Consignes:
1. Relevez tous les titres de films et de livres cités dans l'extrait de souvenirs.
2. Rédigez la suite de l'extrait de souvenirs, en partant de sa dernière phrase.

Extrait du document:
Je me souviens du matin de janvier où je me suis réveillée de ma dernière garde d'externe.
Je me souviens que je me suis assoupie devant Inland empire (et même que j'ai été déçue par un revisionnage de Mulholland Drive. Qui l'eût cru?)
Je me souviens que j'ai essayé une très jolie robe qui ne m'allait pas du tout.
Je me souviens de la lecture de L'oeuvre au noir, et de La physique des catastrophes dans le bus en allant à l'hôpital psychiatrique. Je ne lis plus rien dans le métro en allant dans l'actuel atroce service: juste pas envie.
Je me souviens d'un Playmobil géant à la fenêtre du bistrot des Enfants terribles (et G. a ensuite regardé sur e bay combien pouvait coûter un tel personnage).
Je me souviens que Zhulan Chan n'avait que 51 ans quand elle s'est fatalement defenestrée parce qu'elle entendait la police arriver.
Je me souviens avoir entendu en direct à la radio que le prix Nobel de littérature était attribué à Doris Lessing.
Et vous, de quoi vous souvenez-vous? (question que nous avaient posée deux étudiants en cinéma au Père Lachaise et à qui je n'ai pas répondu, par timidité de la caméra).

Il peut y avoir nombreuses réticences quant à la confection d'une galette des rois (faire de la pâte feuilletée c'est super long, en plus c'est déjà super gras, alors avec la frangipane, ça va être super lourd...) mais au final, c'était super bon.

Données fournies:
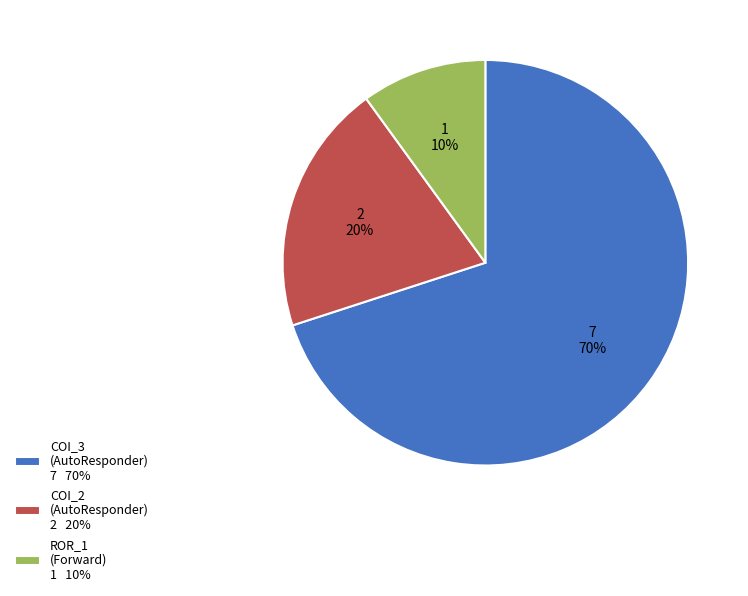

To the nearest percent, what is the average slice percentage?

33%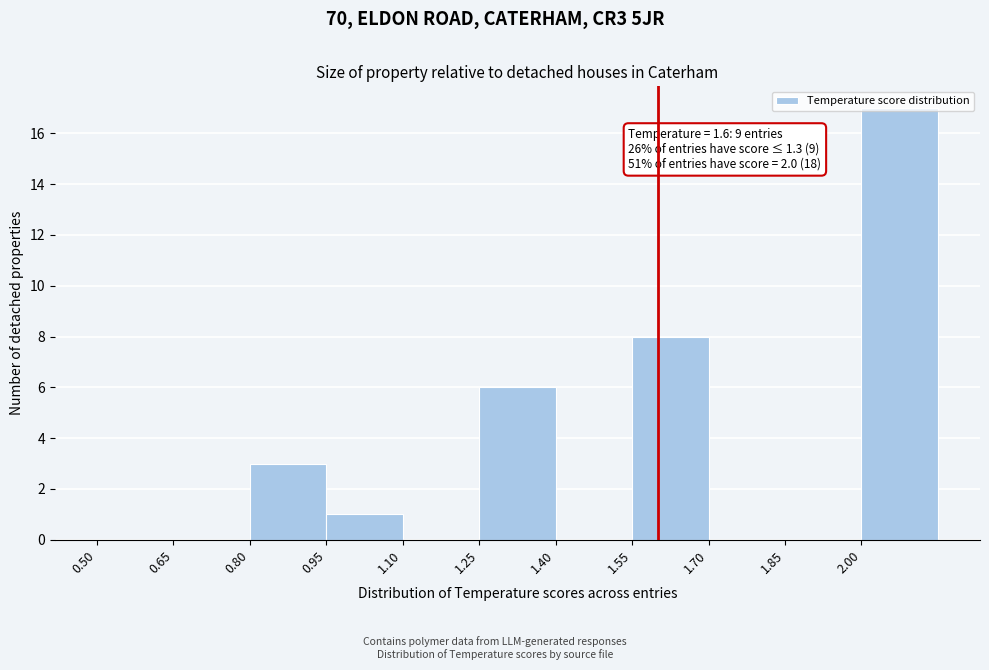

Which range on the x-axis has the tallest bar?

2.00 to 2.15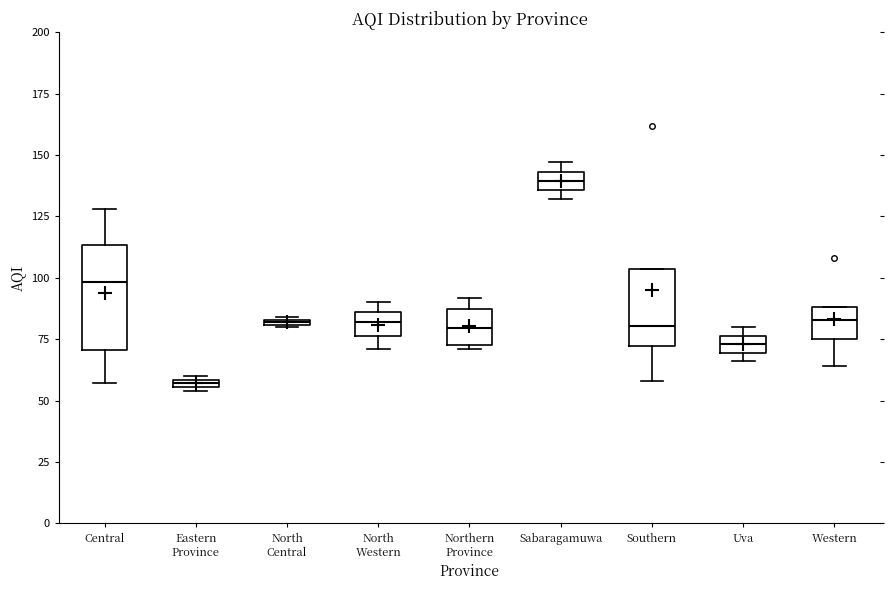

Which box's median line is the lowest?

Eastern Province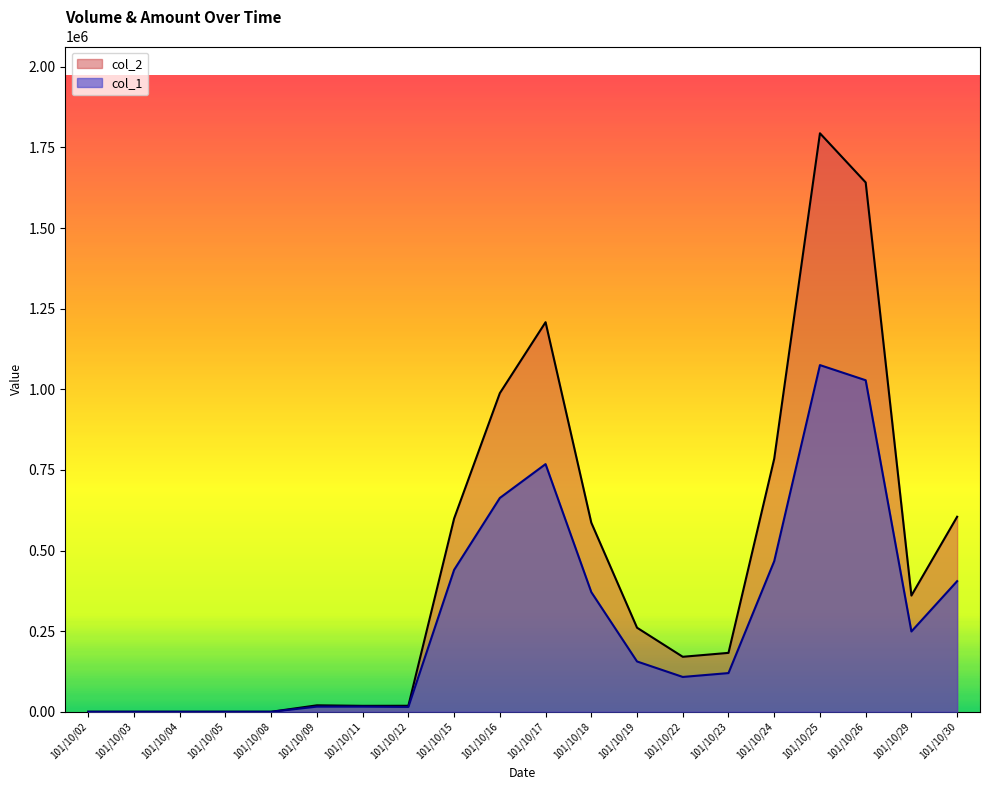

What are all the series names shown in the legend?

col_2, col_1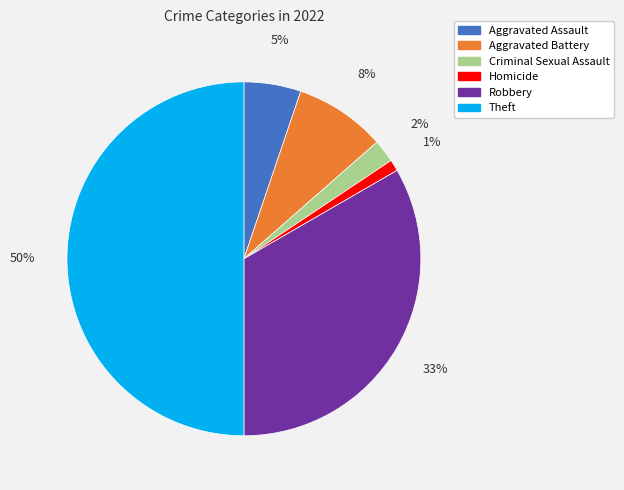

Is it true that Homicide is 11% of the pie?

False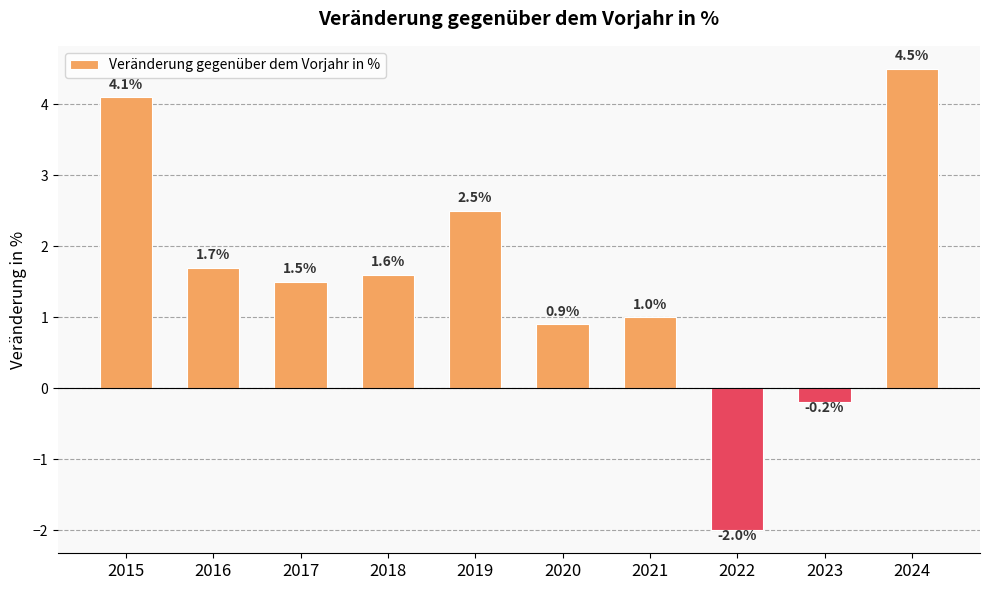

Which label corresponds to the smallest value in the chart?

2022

Réponses:
1. Inland empire, Mulholland Drive, L'oeuvre au noir, La physique des catastrophes

2.
Alors oui, j'ai faillit abandonner cent vingt mille fois la pâte sur son plan de travail (une grande feuille de papier sulfurisée scotchée sur la table de la cuisine) mais, grâce au soutien moral (et surtout physique: c'est quand même pas facile à étaler ce truc, même avec un rouleau à pâtisserie violet) de G., il y a eu dimanche après-midi, un délicat parfum de pâte feuilletée au cacao dans la cuisine.
D'habitude, je trouve que les variations sur les classiques leur sont plutôt dommageables mais cette galette hérétique est vraiment irrésistible: la frangipane au chocolat est recouverte avant cuisson d'une très fine couche de confiture de framboises qui apporte une note fruitée et acidulée très subtile après fusion.
Et puis dimanche soir, comme il pleuvait en sortant de la séance d'Actrices, on s'est abrité sous le store d'un petit restaurant libanais. Les banquettes à l'intérieur avait l'air accueillantes et le serveur m'a fait un sourire plein de bonhommie alors nous sommes rentrés grignoter quelques bricoles délicieuses (ils sont quand même très forts pour ces petites galettes au fromage et ces petits chaussons à la viande épicée) avant de retrouver à la maison la jolie galette crousti fondante qui s'est doucement réchauffée pendant que le thé se préparait. Comme il n'en restait plus une miette, j'en conclu que la quantité de gras est tout à fait acceptable -ahem-.

La galette au chocolat et à la confiture de framboises (inspirée de ce livre)
Pour 4 à 6 personnes
Pour ne pas me décourager, j'ai fait la frangipane deux jours avant la cuisson de la galette et j'ai commencé la pâte la veille, ce qui fait que le jour j, il n'y avait plus qu'à donner deux tours de rouleau à la pâte)

La pâte feuilletée au cacao
La détrempe
-250g de farine
-30g de beurre demi-sel fondu
-12,5cL d'eau
Le beurre de tourage
-25g de cacao non sucré
-250g de beurre mou
-15g de sucre glace

La frangipane au chocolat (il en restera forcément mais elle se congèle très bien et le jour où vous aurez envie d'une tarte Bourdaloue au chocolat, hop, il suffira de faire une pâte sablée et de pocher des poires dans un sirop vanillé)
-80g de chocolat à pâtisser fondu
-80g de beurre mou (vous êtes priés de ne pas faire la somme totale de beurre nécessaire)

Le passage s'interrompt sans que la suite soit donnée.